### PROBLEM REQUIREMENTS
Could you please find each line in the records that contains the word "right" and copy it?

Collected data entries
====
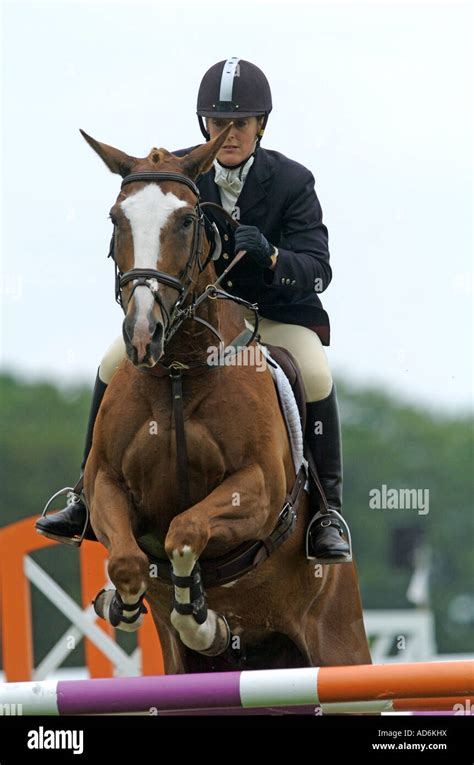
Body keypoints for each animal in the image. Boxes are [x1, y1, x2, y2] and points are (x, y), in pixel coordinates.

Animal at [79, 127, 372, 676]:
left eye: (186, 220)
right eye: (115, 219)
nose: (143, 335)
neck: (178, 373)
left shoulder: (254, 490)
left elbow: (185, 528)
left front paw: (202, 620)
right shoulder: (105, 482)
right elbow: (129, 558)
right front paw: (126, 604)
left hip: (338, 642)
====
### ANSWER AREA
right eye: (115, 219)
right shoulder: (105, 482)
right elbow: (129, 558)
right front paw: (126, 604)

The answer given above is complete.